Now, for $n>0$ a degree $n$ map $S^1 \to S^1$ wraps the circle counter-clockwise around itself $n$ times. The shortest possible choice of vertices that wraps $n$ times around is $(1, \zeta_3, \zeta_3^2,\dots, 1, \zeta_3, \zeta_3^2)$ where the triple of vertices is repeated $n$ times (prove by induction, you might have to formalize what I mean by "wraps around" in this context). This puts a lower bound on the size of a simplicial structure admitting a degree $n$ map $S^1 \to S^1$, namely it must have at least $3n$ vertices. As you mention in your question, the simplicial structure $\sigma = (1, \zeta_n, \dots, \zeta_n^{n-1})$ and the map $z^n \colon (S^1, \sigma) \to (S^1, \tau)$ realize this lower bound.

Answer 3

Say $K$ and $L$ are simplicial structures of $S^1$, and $L$ has three edges $e_1$, $e_2$, and $e_3$ ordered and oriented counterclockwise about $S^1$. If $K$ has $k$ ordered and oriented edges $\tilde e_1, \ldots, \tilde e_k$, then the simplicial homology groups $H_1^K(S^1) \cong \mathbb Z$ and $H_1^L(S^1) \cong \mathbb Z$ with respect to each simplicial structure are respectively generated by the cycles $\tilde e_1 + \cdots + \tilde e_k$ and $e_1 + e_2 + e_3$.
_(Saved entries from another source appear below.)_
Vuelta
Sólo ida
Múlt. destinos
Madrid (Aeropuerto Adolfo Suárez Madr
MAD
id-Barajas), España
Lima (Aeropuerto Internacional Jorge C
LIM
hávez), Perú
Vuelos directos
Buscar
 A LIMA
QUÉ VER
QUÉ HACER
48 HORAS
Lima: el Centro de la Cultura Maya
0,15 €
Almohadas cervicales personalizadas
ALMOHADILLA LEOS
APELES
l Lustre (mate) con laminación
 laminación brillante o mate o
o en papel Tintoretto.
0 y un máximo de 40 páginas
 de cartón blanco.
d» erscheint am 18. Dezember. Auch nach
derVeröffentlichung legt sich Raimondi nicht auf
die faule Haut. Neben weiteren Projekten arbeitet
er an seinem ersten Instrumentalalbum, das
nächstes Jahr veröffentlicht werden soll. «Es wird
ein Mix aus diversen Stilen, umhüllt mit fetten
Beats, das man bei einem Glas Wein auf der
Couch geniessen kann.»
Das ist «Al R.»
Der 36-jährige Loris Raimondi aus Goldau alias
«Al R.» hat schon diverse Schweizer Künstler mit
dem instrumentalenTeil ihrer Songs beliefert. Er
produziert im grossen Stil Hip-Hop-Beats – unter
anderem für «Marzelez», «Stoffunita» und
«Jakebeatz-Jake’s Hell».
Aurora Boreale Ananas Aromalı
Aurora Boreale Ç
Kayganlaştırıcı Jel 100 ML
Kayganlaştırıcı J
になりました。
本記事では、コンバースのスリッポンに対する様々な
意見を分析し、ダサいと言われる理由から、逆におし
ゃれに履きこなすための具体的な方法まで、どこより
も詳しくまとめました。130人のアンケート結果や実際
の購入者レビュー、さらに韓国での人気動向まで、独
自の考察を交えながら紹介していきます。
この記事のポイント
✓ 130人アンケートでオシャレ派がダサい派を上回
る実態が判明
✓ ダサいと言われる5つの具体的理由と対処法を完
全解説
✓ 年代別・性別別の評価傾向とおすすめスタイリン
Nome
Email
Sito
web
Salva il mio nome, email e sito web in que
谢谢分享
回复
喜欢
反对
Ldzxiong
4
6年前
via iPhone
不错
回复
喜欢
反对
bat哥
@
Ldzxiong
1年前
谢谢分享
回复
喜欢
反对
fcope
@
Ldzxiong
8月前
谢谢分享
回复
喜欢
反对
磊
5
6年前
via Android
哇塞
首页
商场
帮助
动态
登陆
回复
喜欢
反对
Suppose $f : K \to L$ is a simplicial map of degree $n$. Then the induced map $f_* : H_1^K(S^1) \to H_1^L(S^1)$ is given by: $$ f_*\left( \tilde e_1 + \cdots + \tilde e_k\right) = n(e_1 + e_2 + e_3) = ne_1 + ne_2 + ne_3 $$ Since the map is simplicial, each edge $\tilde e_i$ gets sent homeomorphically to one of $e_1, e_2, e_3$, so each edge $e_j$ in $L$ has at least $n$ disjoint preimages in $K$ (there may be more). So $K$ has at least $3n$ edges. The map you've constructed has degree $n$, so the bound is sharp.